Exclusive Interview with Tim Symonds, Author of Sherlock Holmes and the Mystery of Einstein's Daughter

Another adventure brings Sherlock Holmes and Dr. Watson face to face with Albert Einstein
Sherlock Holmes and the Mystery of Einstein's Daughter
Tim Symonds
Genre: Mystery
Publisher: MX Publishing
Publication Date: January 13, 2014
The Dean of a Swiss university persuades Sherlock Holmes to investigate the background of a would-be lecturer. To Dr. Watson it seems a very humdrum commission - but who is the mysterious 'Lieserl'? How does her existence threaten the ambitions of the technical assistant level III in Room 86 at the Federal Patents Office in Berne by the name of Albert Einstein? The assignment plunges Holmes and Watson into unfathomable Serbia to solve one of the intractable mysteries of the 20th Century.
In Tim Symonds' previous detective novels, Sherlock Holmes and the Dead Boer At Scotney Castle and Sherlock Holmes And The Case Of The Bulgarian Codex the author based pivotal historic facts and a principal character on real life. So too in this new mystery.
“Einstein’s Daughter by Tim Symonds takes the reader back to the early years of the 20th Century. It is an enjoyable romp for both Sherlock Holmes fans and for history buffs. The story is based on a true fact of Albert Einstein’s life and it is interwoven with Sherlockian grace. There are many Holmes pastiches, but Symonds manages to find the true voice of Conan Doyle.”

**REQUIREMENT 1**: According to the excerpt, which company published the Sherlock Holmes novel about Einstein's daughter?

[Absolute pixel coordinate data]
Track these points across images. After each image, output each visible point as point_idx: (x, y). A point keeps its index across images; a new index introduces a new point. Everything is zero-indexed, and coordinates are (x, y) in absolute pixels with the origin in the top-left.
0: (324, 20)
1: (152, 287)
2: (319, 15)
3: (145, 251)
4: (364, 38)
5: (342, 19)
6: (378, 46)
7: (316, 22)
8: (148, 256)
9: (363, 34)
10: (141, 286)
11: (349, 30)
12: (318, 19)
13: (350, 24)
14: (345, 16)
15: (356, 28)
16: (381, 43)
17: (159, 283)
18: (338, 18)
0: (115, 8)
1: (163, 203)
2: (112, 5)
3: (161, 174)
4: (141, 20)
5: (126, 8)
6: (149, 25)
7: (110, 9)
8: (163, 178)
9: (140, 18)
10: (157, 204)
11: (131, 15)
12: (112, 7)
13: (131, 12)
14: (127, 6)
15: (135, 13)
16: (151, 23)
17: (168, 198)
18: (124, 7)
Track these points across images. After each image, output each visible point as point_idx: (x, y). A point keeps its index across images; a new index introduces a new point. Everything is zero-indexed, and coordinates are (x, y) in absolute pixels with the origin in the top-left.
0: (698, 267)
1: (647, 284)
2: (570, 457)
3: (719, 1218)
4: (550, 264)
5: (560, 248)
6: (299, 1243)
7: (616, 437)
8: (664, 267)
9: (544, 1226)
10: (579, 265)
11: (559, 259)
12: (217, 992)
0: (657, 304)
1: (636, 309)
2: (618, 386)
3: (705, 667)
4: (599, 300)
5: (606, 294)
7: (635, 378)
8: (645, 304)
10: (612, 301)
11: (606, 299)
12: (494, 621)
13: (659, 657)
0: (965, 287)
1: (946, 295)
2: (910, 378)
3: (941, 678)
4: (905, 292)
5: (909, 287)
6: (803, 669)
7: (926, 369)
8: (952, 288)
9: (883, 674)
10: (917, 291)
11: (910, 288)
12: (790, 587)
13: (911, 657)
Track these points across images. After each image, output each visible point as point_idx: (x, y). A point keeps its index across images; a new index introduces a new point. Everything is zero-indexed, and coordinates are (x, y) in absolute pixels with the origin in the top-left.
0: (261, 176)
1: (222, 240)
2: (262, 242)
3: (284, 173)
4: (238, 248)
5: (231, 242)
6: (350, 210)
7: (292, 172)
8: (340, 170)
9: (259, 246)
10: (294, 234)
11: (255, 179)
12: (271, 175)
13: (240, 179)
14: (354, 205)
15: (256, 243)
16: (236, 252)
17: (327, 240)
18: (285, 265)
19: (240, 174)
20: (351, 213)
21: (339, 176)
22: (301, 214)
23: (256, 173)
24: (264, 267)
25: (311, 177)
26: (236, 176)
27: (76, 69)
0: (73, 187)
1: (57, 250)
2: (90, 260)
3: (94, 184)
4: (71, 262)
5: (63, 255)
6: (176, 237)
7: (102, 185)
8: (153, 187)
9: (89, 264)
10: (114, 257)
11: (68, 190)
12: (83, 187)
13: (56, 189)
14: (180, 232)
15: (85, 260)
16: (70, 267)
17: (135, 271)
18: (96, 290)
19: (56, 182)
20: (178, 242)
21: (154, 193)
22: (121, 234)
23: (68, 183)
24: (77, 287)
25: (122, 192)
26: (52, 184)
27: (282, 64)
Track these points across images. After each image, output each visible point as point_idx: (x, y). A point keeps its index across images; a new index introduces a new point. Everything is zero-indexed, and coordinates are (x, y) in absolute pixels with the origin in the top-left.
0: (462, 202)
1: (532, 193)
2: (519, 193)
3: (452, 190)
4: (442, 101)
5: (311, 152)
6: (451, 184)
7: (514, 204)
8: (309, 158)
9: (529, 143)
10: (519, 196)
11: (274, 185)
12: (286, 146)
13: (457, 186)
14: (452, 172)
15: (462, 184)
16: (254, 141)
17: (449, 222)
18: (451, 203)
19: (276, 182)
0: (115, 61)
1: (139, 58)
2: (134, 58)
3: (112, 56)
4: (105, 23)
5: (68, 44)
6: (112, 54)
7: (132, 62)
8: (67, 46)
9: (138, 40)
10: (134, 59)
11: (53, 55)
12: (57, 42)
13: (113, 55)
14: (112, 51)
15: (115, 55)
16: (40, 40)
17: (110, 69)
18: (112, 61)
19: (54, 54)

**REQUIREMENT 2**: Write out the listing word for word from its first line through the line containing "17: (159, 283)", including both of those lines.

**EXERCISE RESPONSE 1**: MX Publishing

**EXERCISE RESPONSE 2**:
Track these points across images. After each image, output each visible point as point_idx: (x, y). A point keeps its index across images; a new index introduces a new point. Everything is zero-indexed, and coordinates are (x, y) in absolute pixels with the origin in the top-left.
0: (324, 20)
1: (152, 287)
2: (319, 15)
3: (145, 251)
4: (364, 38)
5: (342, 19)
6: (378, 46)
7: (316, 22)
8: (148, 256)
9: (363, 34)
10: (141, 286)
11: (349, 30)
12: (318, 19)
13: (350, 24)
14: (345, 16)
15: (356, 28)
16: (381, 43)
17: (159, 283)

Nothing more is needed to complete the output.